Medical services to the marginalised sectors are one of the areas which he is considering for Sri Lanka. Under his social entrepreneurship initiative by providing health and medical services to poor and marginalised people, the latter can enjoy a better quality of life, he said.
Social entrepreneurship is relatively new for Sri Lanka. This term is generally applied to economically sustainable internally self sufficient programmes of social action, he pointed out.
With the change in governance in Sri Lanka, the time is opportune to create awareness on social entrepreneurship for the benefit of the country in a productive manner, he added.
Social entrepreneurship is nothing more than offering innovative solutions to significant problems within a society. When you look at it that way, social entrepreneurship really isn’t all that different from the kind of entrepreneurship that is driven solely by the desire for financial profit.
It’s just a different way of channelling the psychological energy one puts into a business. Instead of focusing on making money, an individual focuses on serving the needs of his customers. Seen from that perspective, social entrepreneurship isn’t dreamy and utopian, it’s just good business, he said.
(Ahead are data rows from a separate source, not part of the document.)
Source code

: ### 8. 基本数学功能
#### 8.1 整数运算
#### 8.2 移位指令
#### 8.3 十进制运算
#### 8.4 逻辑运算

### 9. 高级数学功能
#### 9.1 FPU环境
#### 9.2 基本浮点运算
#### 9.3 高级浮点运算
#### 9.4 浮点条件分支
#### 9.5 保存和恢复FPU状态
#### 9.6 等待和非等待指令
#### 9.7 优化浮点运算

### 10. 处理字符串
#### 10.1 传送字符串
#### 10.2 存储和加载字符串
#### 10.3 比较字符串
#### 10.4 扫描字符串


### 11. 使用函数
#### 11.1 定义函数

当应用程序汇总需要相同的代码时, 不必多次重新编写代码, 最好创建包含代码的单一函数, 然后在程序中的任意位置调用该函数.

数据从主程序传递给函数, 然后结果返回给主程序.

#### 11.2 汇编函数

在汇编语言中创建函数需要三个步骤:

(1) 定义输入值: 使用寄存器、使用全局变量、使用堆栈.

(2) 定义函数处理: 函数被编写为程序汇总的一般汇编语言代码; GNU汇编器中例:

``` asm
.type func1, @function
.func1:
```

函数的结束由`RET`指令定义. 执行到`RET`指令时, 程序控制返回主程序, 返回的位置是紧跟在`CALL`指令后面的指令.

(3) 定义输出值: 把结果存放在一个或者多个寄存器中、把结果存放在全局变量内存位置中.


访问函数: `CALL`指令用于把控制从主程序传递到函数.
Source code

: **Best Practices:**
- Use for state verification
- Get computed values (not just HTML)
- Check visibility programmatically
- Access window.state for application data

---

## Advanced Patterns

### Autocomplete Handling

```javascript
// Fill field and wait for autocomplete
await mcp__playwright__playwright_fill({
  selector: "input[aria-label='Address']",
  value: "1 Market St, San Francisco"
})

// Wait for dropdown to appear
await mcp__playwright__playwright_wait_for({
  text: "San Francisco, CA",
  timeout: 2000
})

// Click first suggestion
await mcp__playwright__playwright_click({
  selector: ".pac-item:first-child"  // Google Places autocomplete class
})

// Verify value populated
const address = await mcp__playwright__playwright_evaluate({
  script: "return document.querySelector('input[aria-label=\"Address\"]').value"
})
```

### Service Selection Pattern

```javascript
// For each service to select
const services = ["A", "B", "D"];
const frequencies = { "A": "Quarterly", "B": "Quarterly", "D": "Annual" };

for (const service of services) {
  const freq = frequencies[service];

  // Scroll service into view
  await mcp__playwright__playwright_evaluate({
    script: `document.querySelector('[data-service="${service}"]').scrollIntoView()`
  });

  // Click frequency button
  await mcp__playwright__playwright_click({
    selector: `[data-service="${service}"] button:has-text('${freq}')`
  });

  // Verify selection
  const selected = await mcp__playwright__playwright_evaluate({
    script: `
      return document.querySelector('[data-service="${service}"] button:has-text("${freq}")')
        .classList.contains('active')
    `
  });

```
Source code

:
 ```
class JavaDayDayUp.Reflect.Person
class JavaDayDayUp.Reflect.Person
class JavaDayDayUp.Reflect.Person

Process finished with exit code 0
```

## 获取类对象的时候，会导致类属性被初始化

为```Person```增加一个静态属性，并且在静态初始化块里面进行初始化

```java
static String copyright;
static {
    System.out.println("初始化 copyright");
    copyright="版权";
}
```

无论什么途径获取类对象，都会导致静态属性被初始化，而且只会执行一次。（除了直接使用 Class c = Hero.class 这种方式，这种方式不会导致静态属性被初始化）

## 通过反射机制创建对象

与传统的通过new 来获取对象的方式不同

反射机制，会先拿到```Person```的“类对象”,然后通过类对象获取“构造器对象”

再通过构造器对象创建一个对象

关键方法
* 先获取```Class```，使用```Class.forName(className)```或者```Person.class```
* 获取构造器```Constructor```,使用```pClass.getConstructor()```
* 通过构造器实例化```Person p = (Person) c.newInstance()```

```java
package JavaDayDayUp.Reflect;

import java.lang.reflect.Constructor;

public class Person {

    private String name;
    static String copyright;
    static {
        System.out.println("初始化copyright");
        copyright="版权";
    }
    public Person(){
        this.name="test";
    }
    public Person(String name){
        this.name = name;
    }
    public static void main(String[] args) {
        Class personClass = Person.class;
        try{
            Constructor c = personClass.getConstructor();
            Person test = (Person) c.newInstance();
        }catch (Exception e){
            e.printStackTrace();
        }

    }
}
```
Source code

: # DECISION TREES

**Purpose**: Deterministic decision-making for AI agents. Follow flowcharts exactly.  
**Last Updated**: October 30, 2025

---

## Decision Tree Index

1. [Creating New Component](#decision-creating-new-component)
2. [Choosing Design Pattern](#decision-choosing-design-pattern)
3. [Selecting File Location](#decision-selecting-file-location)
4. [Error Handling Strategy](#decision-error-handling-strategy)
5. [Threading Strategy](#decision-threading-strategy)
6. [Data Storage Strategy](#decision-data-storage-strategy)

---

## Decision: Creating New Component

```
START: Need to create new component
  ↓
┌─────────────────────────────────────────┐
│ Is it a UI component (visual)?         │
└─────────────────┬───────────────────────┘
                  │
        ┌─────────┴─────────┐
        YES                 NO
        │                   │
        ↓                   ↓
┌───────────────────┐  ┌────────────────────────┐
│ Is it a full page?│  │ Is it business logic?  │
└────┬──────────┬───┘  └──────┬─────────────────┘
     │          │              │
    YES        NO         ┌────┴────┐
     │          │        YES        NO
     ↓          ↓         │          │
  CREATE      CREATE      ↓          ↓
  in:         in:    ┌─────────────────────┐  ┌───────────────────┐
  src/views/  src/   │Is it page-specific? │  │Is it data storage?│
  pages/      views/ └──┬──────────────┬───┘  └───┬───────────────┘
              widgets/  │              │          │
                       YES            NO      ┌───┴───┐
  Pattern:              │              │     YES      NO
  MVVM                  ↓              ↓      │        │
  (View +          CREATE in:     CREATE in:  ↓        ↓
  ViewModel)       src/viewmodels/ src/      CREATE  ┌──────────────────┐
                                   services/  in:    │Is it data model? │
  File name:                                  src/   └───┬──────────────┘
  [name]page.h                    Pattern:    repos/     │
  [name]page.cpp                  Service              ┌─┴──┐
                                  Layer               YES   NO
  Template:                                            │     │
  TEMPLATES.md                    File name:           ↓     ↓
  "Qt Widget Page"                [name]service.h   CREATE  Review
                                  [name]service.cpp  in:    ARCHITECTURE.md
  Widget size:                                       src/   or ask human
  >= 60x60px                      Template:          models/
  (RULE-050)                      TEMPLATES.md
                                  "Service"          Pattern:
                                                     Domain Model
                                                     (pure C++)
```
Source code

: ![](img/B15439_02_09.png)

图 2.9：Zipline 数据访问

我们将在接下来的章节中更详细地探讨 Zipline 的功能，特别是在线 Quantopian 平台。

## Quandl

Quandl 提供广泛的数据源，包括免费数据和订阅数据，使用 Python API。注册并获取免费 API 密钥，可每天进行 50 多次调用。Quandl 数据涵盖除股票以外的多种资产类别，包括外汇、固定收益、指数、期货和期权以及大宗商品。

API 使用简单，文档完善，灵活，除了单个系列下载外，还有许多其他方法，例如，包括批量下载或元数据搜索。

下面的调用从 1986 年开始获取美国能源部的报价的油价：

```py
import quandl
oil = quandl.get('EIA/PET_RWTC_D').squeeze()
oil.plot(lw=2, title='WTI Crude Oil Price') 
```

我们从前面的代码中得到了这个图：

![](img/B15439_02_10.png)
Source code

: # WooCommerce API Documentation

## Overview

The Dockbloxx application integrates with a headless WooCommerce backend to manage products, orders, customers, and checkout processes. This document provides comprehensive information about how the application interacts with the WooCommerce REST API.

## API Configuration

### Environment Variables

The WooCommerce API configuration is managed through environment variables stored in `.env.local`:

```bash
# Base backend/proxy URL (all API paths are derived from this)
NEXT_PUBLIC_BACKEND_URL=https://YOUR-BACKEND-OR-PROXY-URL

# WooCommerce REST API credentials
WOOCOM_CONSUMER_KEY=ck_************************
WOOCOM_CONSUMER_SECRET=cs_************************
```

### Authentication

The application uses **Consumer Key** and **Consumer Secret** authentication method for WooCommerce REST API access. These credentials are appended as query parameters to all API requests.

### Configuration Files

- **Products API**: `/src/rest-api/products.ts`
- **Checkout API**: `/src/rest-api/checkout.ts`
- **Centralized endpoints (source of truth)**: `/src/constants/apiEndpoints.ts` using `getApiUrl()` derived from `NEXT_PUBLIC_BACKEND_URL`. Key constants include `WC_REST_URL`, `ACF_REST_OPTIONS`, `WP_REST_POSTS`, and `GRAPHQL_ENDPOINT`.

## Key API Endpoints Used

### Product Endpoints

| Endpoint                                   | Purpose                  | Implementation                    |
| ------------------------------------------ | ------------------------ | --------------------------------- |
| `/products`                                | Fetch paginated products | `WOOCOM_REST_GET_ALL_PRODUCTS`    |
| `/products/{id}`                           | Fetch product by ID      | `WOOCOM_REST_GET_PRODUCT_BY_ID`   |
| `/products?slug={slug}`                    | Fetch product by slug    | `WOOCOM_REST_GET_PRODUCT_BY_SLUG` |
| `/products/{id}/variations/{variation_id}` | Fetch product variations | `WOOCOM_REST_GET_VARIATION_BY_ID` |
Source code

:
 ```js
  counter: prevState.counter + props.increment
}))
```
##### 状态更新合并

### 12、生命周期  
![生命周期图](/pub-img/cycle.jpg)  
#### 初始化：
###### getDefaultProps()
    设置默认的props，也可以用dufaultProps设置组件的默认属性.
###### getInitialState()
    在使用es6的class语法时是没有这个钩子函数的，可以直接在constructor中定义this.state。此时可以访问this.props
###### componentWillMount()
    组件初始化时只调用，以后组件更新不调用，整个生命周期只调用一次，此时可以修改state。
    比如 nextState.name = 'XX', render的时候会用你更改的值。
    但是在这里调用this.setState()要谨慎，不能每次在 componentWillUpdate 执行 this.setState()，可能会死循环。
Dr. Gunasekera originated a concept for sustainable Slum and Shanty dweller re-housing using the Capital Market in 1998. The resultant project was called REEL.
He advised the project through the completion of its first cycle of housing and land liberation by the end of 2000.
In the light of experience and work in several countries, this has been refined to the S-REIT or Social Real Estate Investment Trust method. This programme now also includes the livelihoods of the marginalised. His ideas have reached official national acceptance in India, Philippines and Kenya as well as in Sri Lanka.
He is an Ashoka Fellow of India. He has been awarded the Silver Medal of the USA Bar. He appeared in human rights cases in Supreme Courts himself.
Dr. Gunesekera has convened a conference in Colombo on March 3 under the theme “Economic Justice through Social Entrepreneurs to Create an Exchange for Social Entrepreneurs in Economic, Financial and Housing Human Rights”.
The conference is intended to bring in interested social entrepreneurs, including those wishing to enter the field, in contact with outstanding social entrepreneurs in the region.
“We hope that this will help us create a hub or exchange place or mechanism for further contact through which social enterprises can grow,” he said.
Discussions at the conference will be centred on “Human Rights in Economics, Finance and Housing. Affordable and Livable Housing and Neighbourhoods Social Justice in the Economy and Finance and its regulation and encouragement by the State Countering Corruption, Bribery, Abuse of Power, Drugs and Vice Social Entrepreneurship practice”.